- Also known as: Paloma del Sol
- Born: Bioko, Equatorial Guinea
- Occupations: singer, composer

= Paloma del Sol =

Paloma Loribo known artistically as Paloma del Sol, is an Equatorial Guinean singer, composer, painter, actress and writer.

== Life ==
Born in the island of Bioko, is settled in Spain, and is famous mainly for being one of the members of the duo, Hijas del Sol.

Paloma began very young in the music world in Equatorial Guinea, although very soon, in 1992, after her participation with her aunt Piruchi Apo Botupá in the Hispanic Song Festival of the Guinean Hispanic Cultural Center, where they won prizes for the best original song and the best choreography traveled to Spain for Expo '92 and that same year participated in the OTI Festival with their aunt Piruchi Apo.

Since then they formed the duo "Hijas del Sol". Since their separation in 2006, Paloma decided to take a musical break and focused on other facets, such as painting and writing. She made several pictorial exhibitions and wrote her first book, Cuentos Africanos.

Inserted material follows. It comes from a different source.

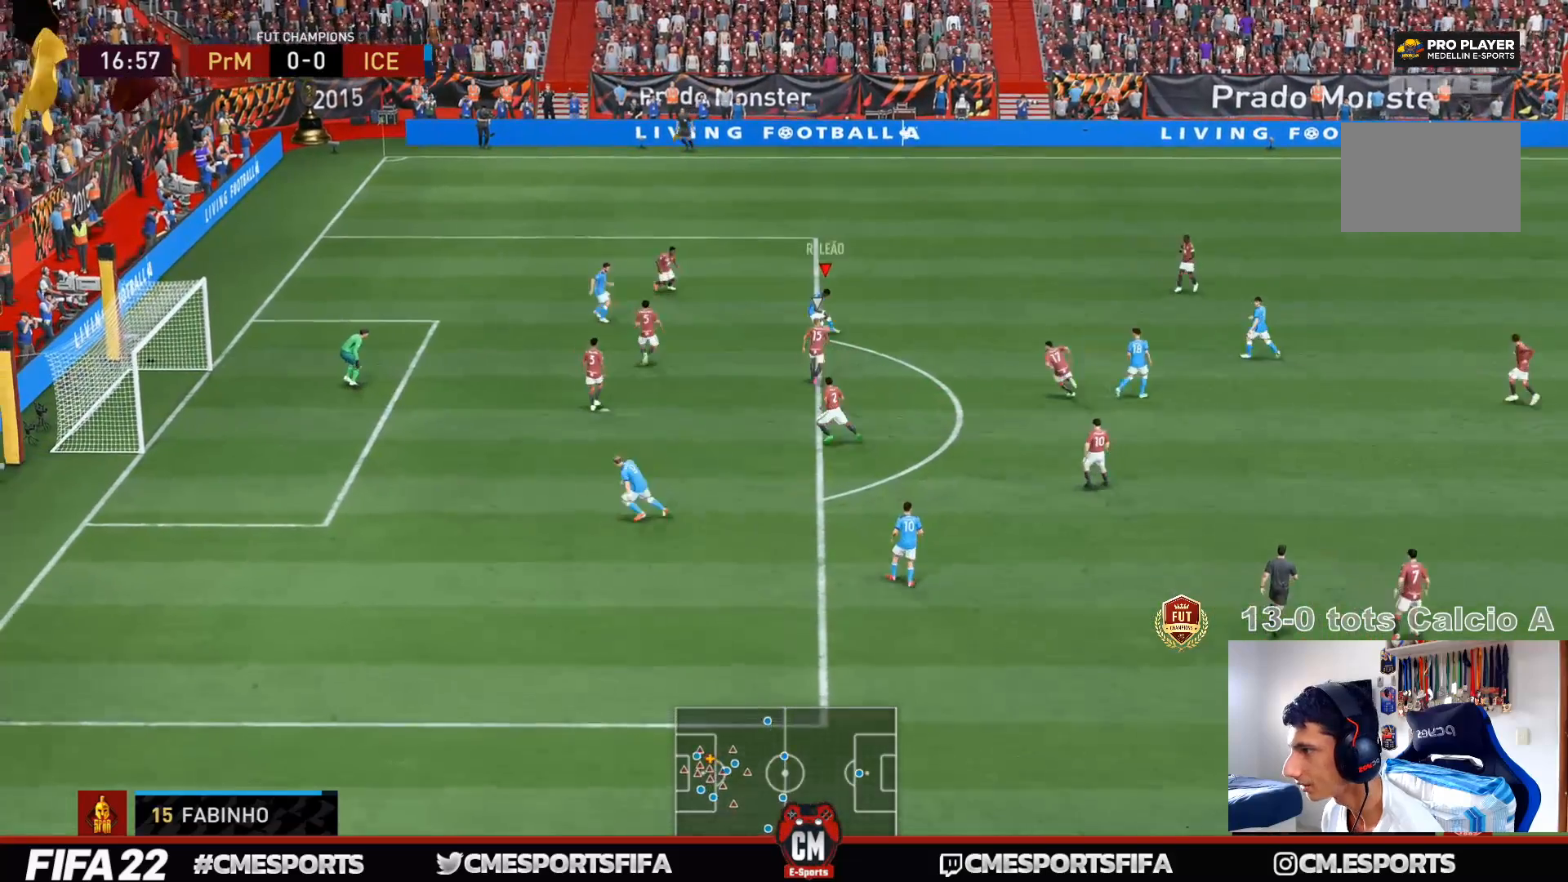
{"dt_ms": 500, "buttons": [], "left_stick": "center", "right_stick": "up-left", "events": [[33, "left_stick", "center"], [300, "right_stick", "down"], [467, "right_stick", "up-left"]]}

She also toured the Canary Islands as a storyteller, giving stories from her country. As a painter, Paloma del Sol began in 1995, when she began to express her intimate perceptions, her most personal sensations. Dove paints with mineral images about Africa.

At the end of 2010, Paloma del Sol publishes her first solo album, Goza de la Vida. She has also published a new book, called La batalla de los Dioses, in addition to continuing to exhibit her paintings throughout the Spanish geography.

In 2013 she published her novel Pasos Desconocidos becoming a great sales success, having to publish a second edition. In 2015 she published the novel Momentos Fugaces.

In April 2016 she released her second solo album, Atrévete a ser Feliz, with songs in bubi and in Spanish being the song that gives title to the album part of the soundtrack of the movie Relaxing Cup of Coffee, where she also participates as an actress and was nominated for Best Original Song at Goya Awards in 2017.